Aは友人Bが自分を避けるようになったのは、Bの彼女Xのせいだと思い込み、インターネット上に開設した自分のミニブログに「Bはあんな援交してホストにみついでいるようなブ○と早く別れればいいのに。X氏ね」などと記載した文章を書き込んで公開した。Bは、その文章を見て腹を立て、Aのブログ管理用のユーザーIDがURLの末尾の番号で、パスワードが生年月日ではないかと推測を立ててブログの管理ページにユーザーIDとパスワードを入力したがアクセスできなかった。そこで、Aも遊んでいるオンラインゲームの方に同じようにアクセスしたところ、こちらはアクセスできたことから、Aのゲーム用のレアアイテムを自分のキャラクターに譲り渡すように設定した後、パスワードを変更してAがゲームにアクセスできないようにした。

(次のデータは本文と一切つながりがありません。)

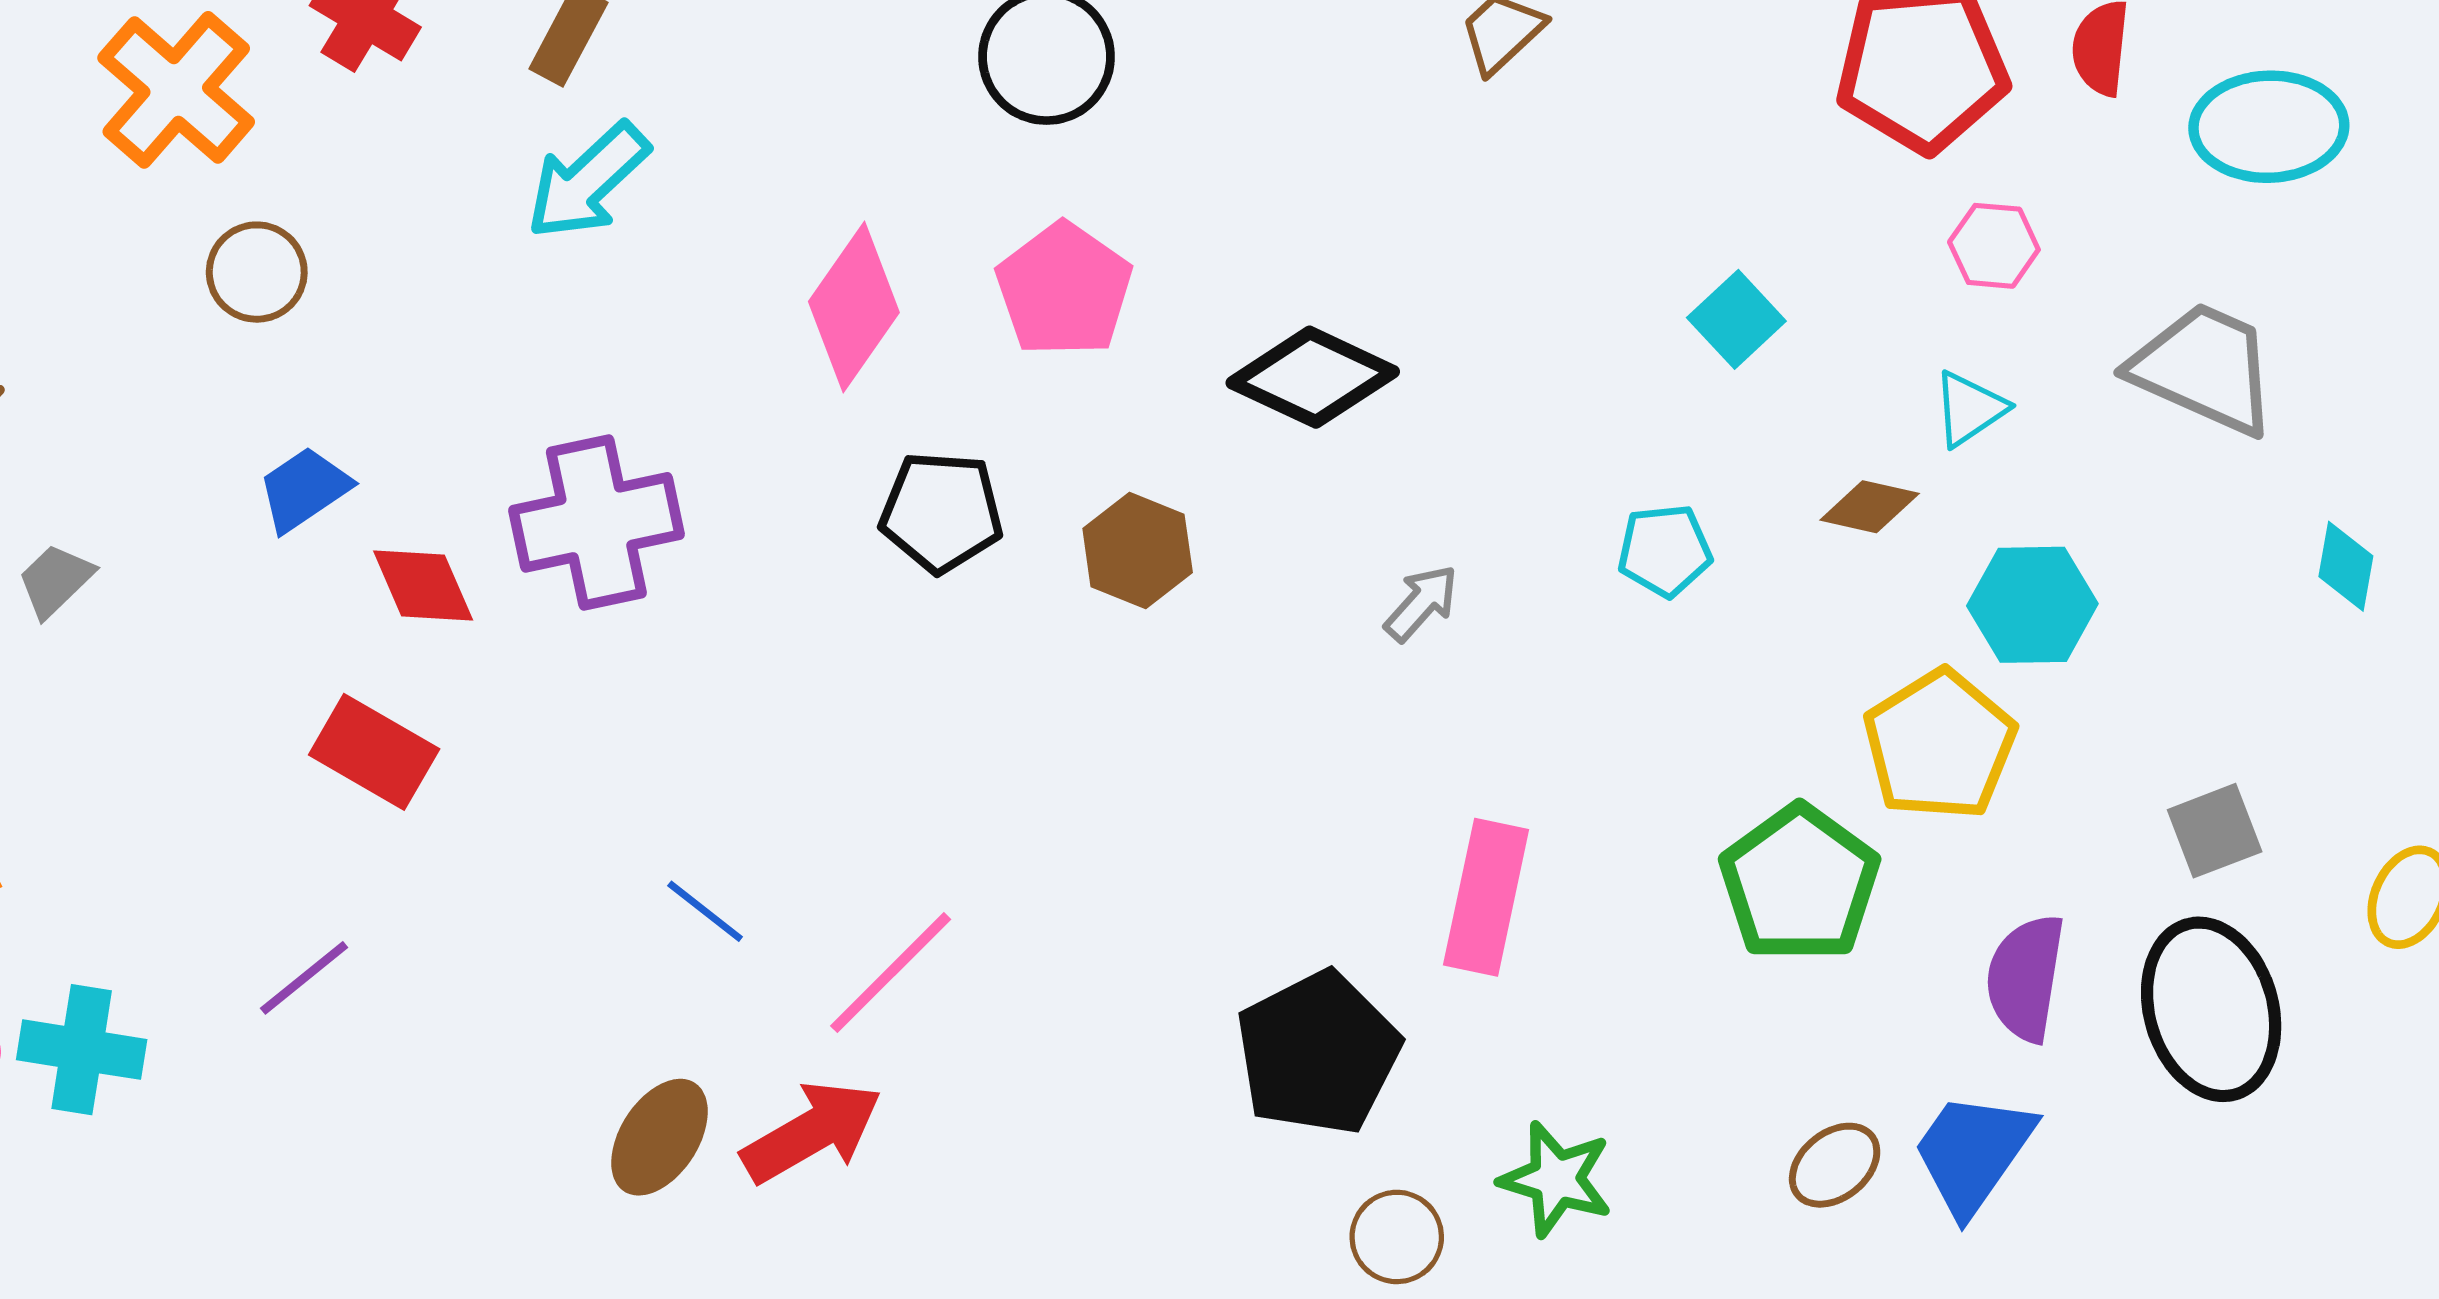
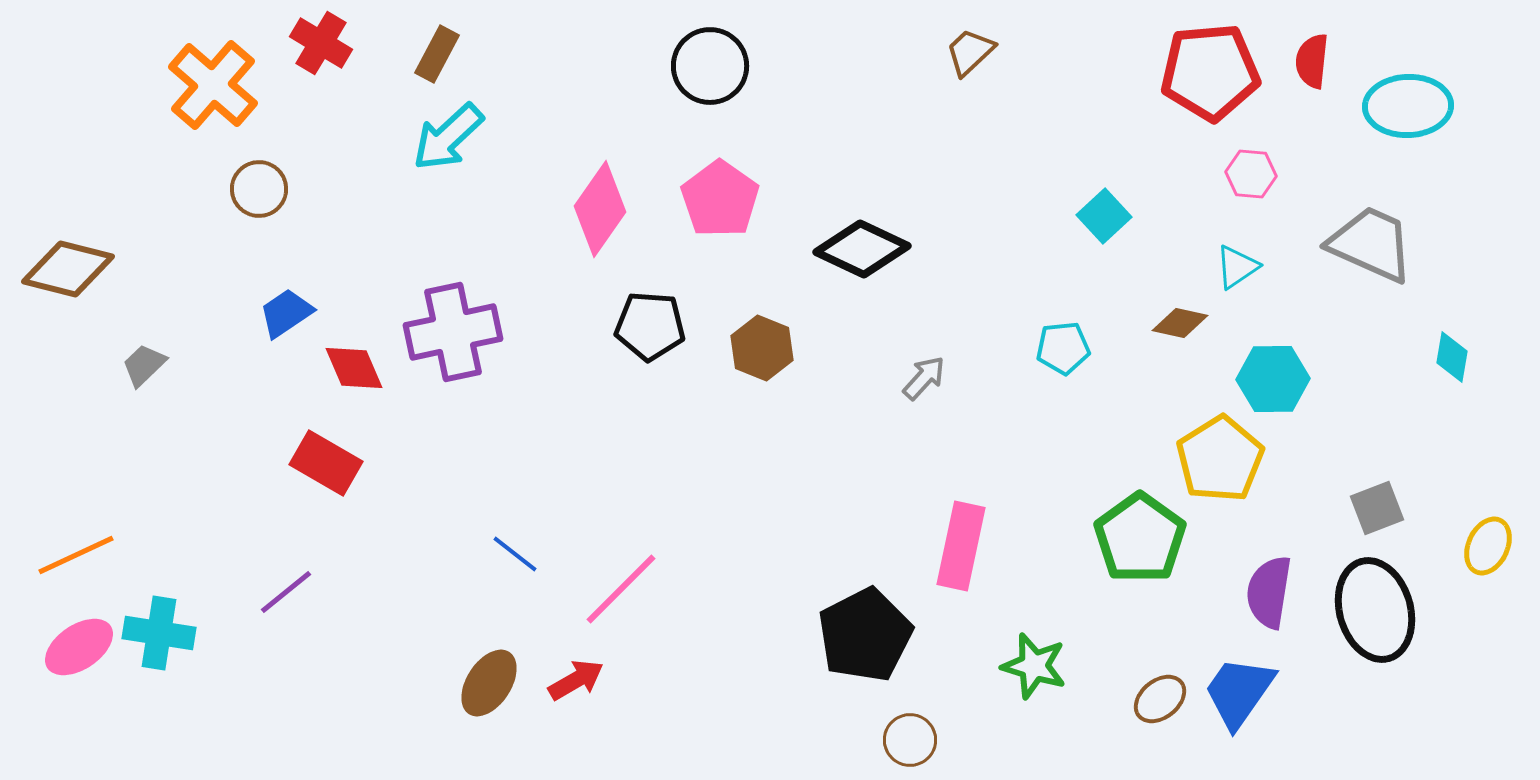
red arrow: (812, 1132) -> (576, 680), size x0.7
green star: (1556, 1179) -> (1034, 666), moved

Aは、自分のゲームにアクセスできなかったことを不審に思っていたが、Bがハッカーに頼んでAを懲らしめてやったと吹聴しているのを聞きつけ、遊び仲間のC、Dに「Bのやつは最近調子のってるから少ししめてやろう」と声をかけ、Bをひと気のない工場跡に呼び出した。AはBが謝れば許すつもりでいたが、むしろBに食って掛かられたので、A、C、DはそれぞれBを大声でなじり、殴る蹴るの暴行を加えたところ、Bは転倒し頭から出血した。出血を見たDは、このままだとBを殺してしまうのではないかと怖くなり、「俺はもう付き合いきれない。もうやめる」と言って、暴行を続けるA、Cを一旦制止したあと立ち去った。Aもこのままではまずいと思い、Cと目で示し合わせて、BおよびCとやり取りした携帯電話のメールや電話の発着信履歴やブログの記事を削除した。

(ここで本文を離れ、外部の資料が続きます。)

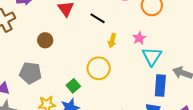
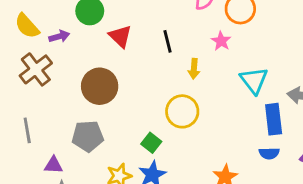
black line: (98, 18) -> (167, 41), turned 56
pink star: (139, 38) -> (221, 41), moved
brown circle: (45, 40) -> (100, 86), size x1.6

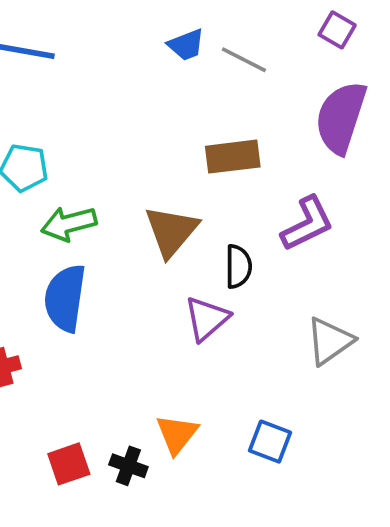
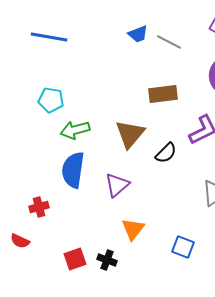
black semicircle: (238, 266) -> (166, 153), turned 45
purple triangle: (207, 319) -> (117, 185), moved
orange triangle: (177, 434) -> (133, 229), moved

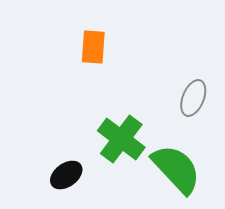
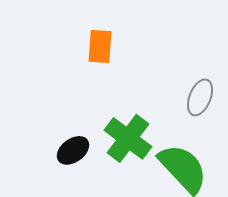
black ellipse: (66, 175) -> (73, 150), moved

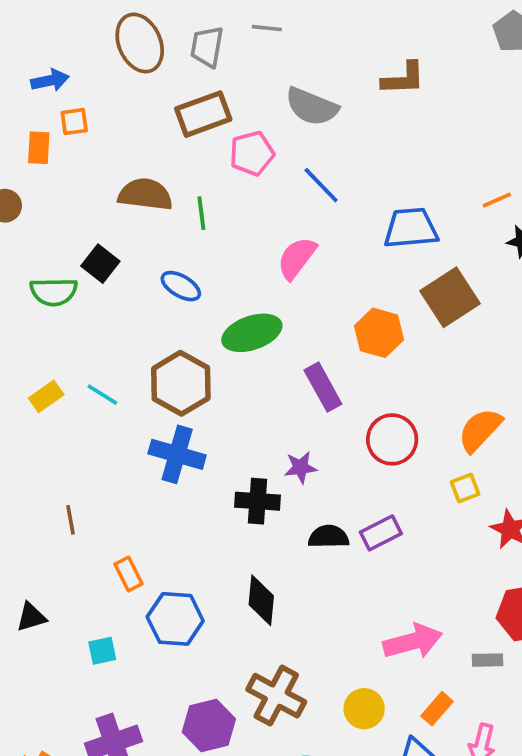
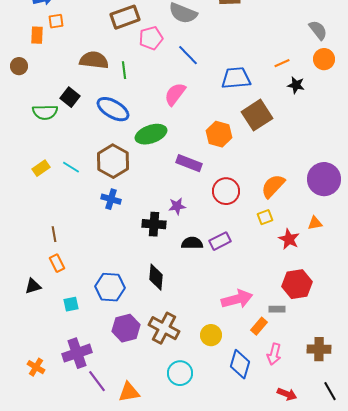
blue ellipse: (181, 286) -> (113, 109), size x1.5
purple rectangle: (323, 387) -> (189, 163), turned -40
blue cross: (177, 454) -> (111, 199), size x0.7
orange rectangle: (128, 574) -> (57, 263), moved
orange rectangle: (437, 709) -> (259, 326), moved
purple hexagon: (209, 726) -> (126, 328), moved

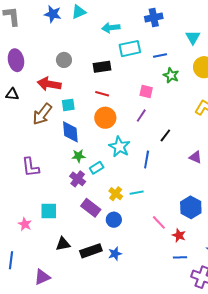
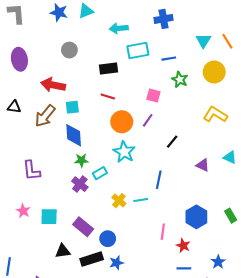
gray circle: (64, 60) -> (69, 50), moved
black triangle: (12, 94) -> (14, 107), moved
orange circle: (105, 118) -> (122, 122), moved
blue line: (147, 160) -> (159, 180), moved
purple rectangle: (91, 208) -> (83, 227), moved
blue circle: (114, 220) -> (108, 239), moved
pink line: (159, 222) -> (163, 232), turned 49
pink star: (25, 224) -> (23, 211), moved

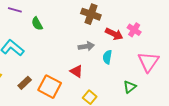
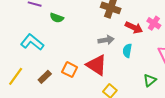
green semicircle: (37, 24) -> (57, 18), turned -40
red triangle: (76, 71) -> (96, 65), size x1.6
orange square: (50, 87) -> (70, 70), moved, size x0.7

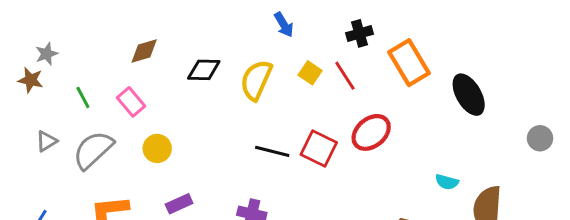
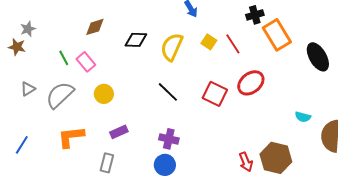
black cross: (360, 33) -> (255, 15), moved
green line: (83, 98) -> (64, 58), moved
black line: (272, 151) -> (168, 92), moved, turned 30

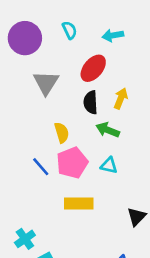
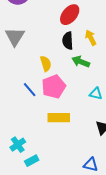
gray triangle: (46, 83) -> (15, 37), moved
yellow arrow: (121, 98) -> (91, 38), turned -49
cyan triangle: (109, 165) -> (96, 94), moved

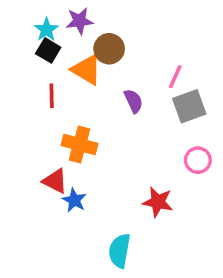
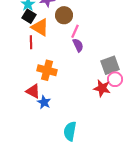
orange triangle: (86, 70) -> (40, 27), moved
pink line: (175, 77) -> (75, 31), moved
gray square: (189, 106) -> (110, 65), moved
red star: (158, 202) -> (102, 88), moved

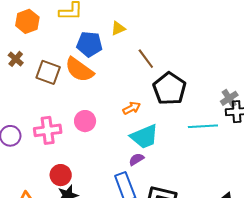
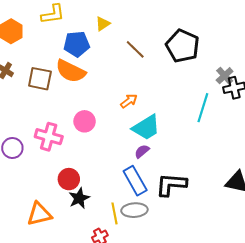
black pentagon: (170, 89) -> (183, 46), moved
cyan line: (203, 126) -> (203, 108), turned -60
pink cross: (48, 130) -> (49, 137), turned 32

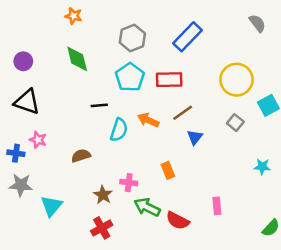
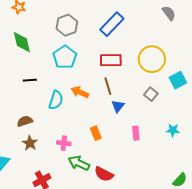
red rectangle: (169, 80) -> (111, 60), moved
black line: (99, 105) -> (30, 80), moved
brown line: (183, 113) -> (108, 86), turned -72
brown star: (103, 195) -> (30, 143), moved
pink rectangle: (217, 206) -> (136, 133), moved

ぐったりしていたBが起き上がってポケットに手を入れるのを見たCは、Bが携帯電話を取り出そうとしていると考え、Aに「やばいぞ」と耳打ちした。Cは、早く逃走するつもりでAに言ったが、犯行の発覚を恐れたAはBに怒声を浴びせ、未必の殺意をもって落ちていた金属棒を拾うとBの頭部を一回殴打し、頭部の強打による急性硬膜下血腫により殺害した。
A、B、C、Dの罪責を論ぜよ。